Orthodox Jews and Christians insist that a chasm separates humanity from Its creator: God is wholly other. But some of the Gnostics who wrote these gospels contradict this: self-knowledge is knowledge of God; the self and the divine are identical.
Second, the “living Jesus” of these texts speaks of illusion and enlightenment, not of sin and repentance, like the Jesus ofthe New Testament. Instead of coming to save us from sin, he comes as a guide who opens access to spiritual understanding. But when the disciple attains enlightenment, Jesus no longer serves as his spiritual master: the two have become equal–even identical.
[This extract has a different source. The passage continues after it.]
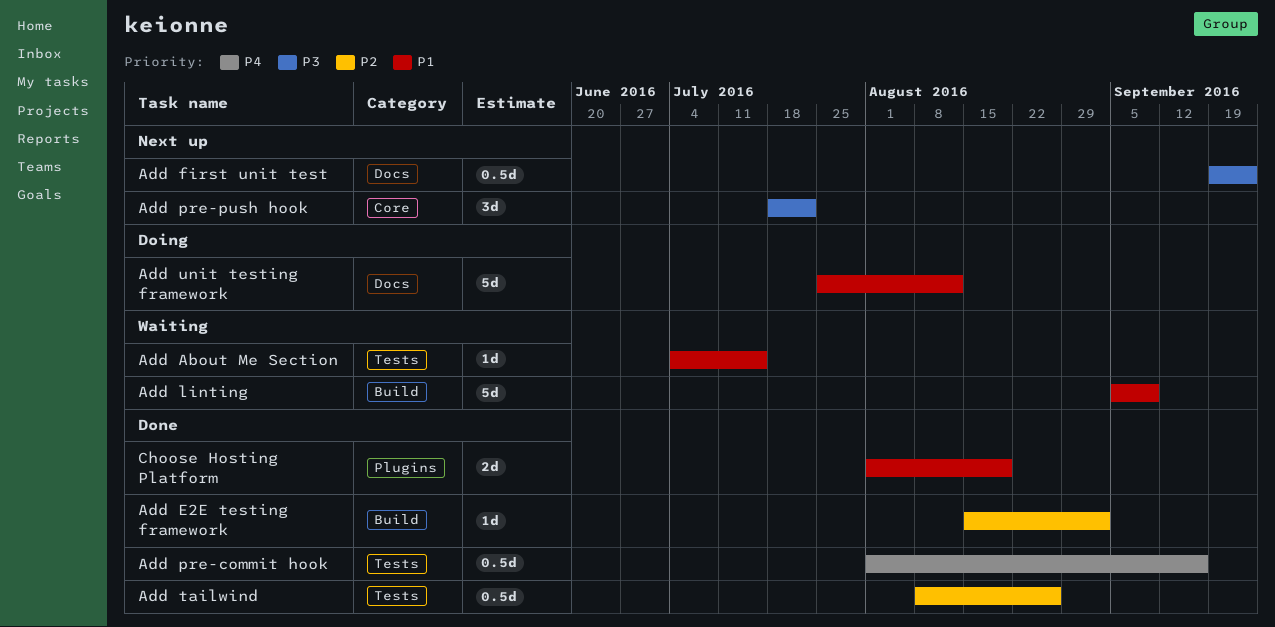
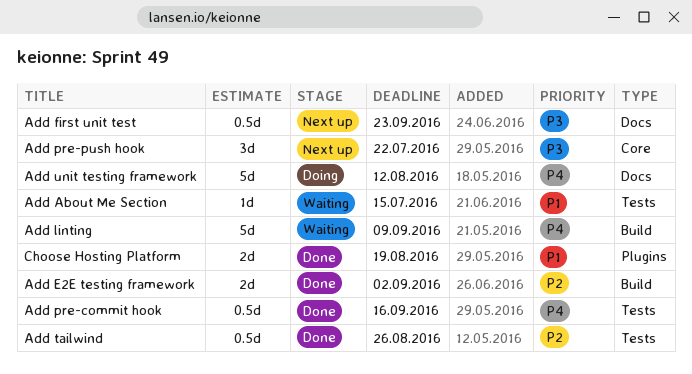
Add E2E testing framework, estimate: 1d -> 2d
Add linting, priority: P1 -> P4
Add unit testing framework, priority: P1 -> P4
Third, orthodox Christians believe that Jesus is Lord and Son of God in a unique way: he remains forever distinct from the rest of humanity whom he came to save. Yet the gnostic Gospel of Thomas relates that as soon as Thomas recognizes him, Jesus says to Thomas that they have both received their being from the same source:
Jesus said, “I am not your master. Because you have drunk, you have become drunk from the bubbling stream which I have measured out…. He who will drink from my mouth will become as I am: I myself shall become he, and the things that are hidden will be revealed to him.”
37 On the last and greatest day of the festival, Jesus stood and said in a loud voice, “Let anyone who is thirsty come to me and drink.
38 Whoever believes in me, as Scripture has said, rivers of living water will flow from within them.”